The doctrine of res judicata bars the same parties from litigating a second lawsuit on the same claim, or any other claim arising from the same occurrence and issues that could have been raised in the first suit but were not. Lizzi v. Washington Metro. Area Transit Auth., 384 Md. 199, 206-07 (2004). Under Maryland law, the elements of res judicata are: (1) that the parties in the present litigation are the same or are in privity with the parties to the earlier dispute; (2) that the claim presented in the current action is identical to the one determined in the prior adjudication; and (3) that there has been a final judgment on the merits. Colandrea v. Wilde Lake Comm. Ass’n., 361 Md. 371, 392 (2000).

Each of the elements are met in this case. First, the parties involved—Green and the State—are the same. Second, the claims she raises—that her guilty plea was not knowing and voluntary and that her trial counsel provided constitutionally deficient assistance—are the same. And third, there was a final judgment in the first action. Thus, all three elements of res judicata are satisfied.

Green does not dispute any of this, nor could she. Rather, she argues that the circuit court erred by determining that her 2016 withdrawal of her first petition was with prejudice. According to Green, the circuit court erred in doing so because it failed to assess on the record the factors required to distinguish a dismissal with prejudice from a dismissal without prejudice. She relies for this proposition on Aventis Pasteur, Inc. v. Skevofilax, 396 Md. 405 (2007) (listing factors to aid the circuit court in determining whether to dismiss a cause of action with or without prejudice).
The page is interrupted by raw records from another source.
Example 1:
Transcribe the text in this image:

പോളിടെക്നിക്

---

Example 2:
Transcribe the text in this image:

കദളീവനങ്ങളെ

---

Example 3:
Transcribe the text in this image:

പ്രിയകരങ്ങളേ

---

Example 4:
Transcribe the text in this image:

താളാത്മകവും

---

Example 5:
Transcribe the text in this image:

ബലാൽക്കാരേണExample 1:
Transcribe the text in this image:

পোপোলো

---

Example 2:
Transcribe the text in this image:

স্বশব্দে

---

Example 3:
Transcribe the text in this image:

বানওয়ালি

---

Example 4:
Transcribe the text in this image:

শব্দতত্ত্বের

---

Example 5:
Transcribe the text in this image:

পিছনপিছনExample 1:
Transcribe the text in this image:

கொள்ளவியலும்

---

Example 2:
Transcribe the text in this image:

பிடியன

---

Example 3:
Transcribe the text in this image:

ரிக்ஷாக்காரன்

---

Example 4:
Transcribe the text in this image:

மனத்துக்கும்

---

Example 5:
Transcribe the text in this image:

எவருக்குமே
We do not reach that question, however. Although her written motion sought either a postponement or a dismissal without prejudice, at the time of the motion’s hearing, as is clear from the hearing transcript quoted above, Green knowingly and intelligently dismissed her petition with prejudice. Moreover, the court specifically confirmed that Green understood that her dismissal with prejudice meant that she “couldn’t bring it back again,” to which Green responded, “Yes.”
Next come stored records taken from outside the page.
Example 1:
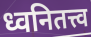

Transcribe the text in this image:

ध्वनितत्त्व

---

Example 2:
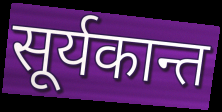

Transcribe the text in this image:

सूर्यकान्त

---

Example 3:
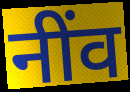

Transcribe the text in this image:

नींव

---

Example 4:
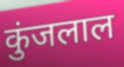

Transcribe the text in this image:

कुंजलाल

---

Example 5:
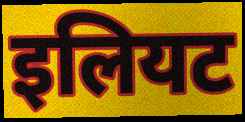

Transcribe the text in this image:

इलियट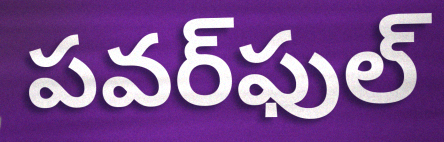
పవర్‌ఫుల్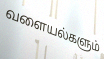
வளையல்களும்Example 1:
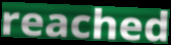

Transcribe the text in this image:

reached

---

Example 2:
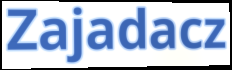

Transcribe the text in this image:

Zajadacz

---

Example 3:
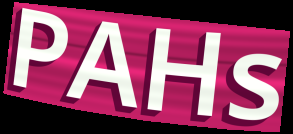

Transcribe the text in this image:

PAHs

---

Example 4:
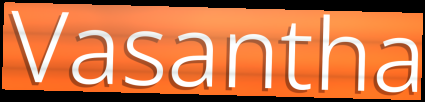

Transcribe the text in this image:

We will give full effect to Green’s request to dismiss her first petition with prejudice and, therefore, hold that she has waived the argument that her dismissal should have been without prejudice. Moreover, having concluded that her second petition was barred by res judicata, we further hold that the circuit court did not err by dismissing it.

We also find no merit in Green’s argument that the circuit court judge was required to recuse herself from consideration of the 2021 petition because the same judge had presided over the 2016 petition and it created the “appearance of impropriety” for the judge to review her own ruling. Contrary to Green’s assertion, “[p]articipation in prior legal proceedings involving related parties or issues is simply not grounds for a judge to recuse [herself].” Boyd v. State, 321 Md. 69, 79 (1990) (quoting Carey v. State, 43 Md. App. 246, 249 (1979)). Green raises nothing that would overcome the “strong presumption that judges are impartial participants in the legal process.” Jefferson-El v. State, 330 Md. 99, 107 (1993) (internal citations omitted). Thus, the circuit court did not abuse its discretion in denying Green’s motion for recusal.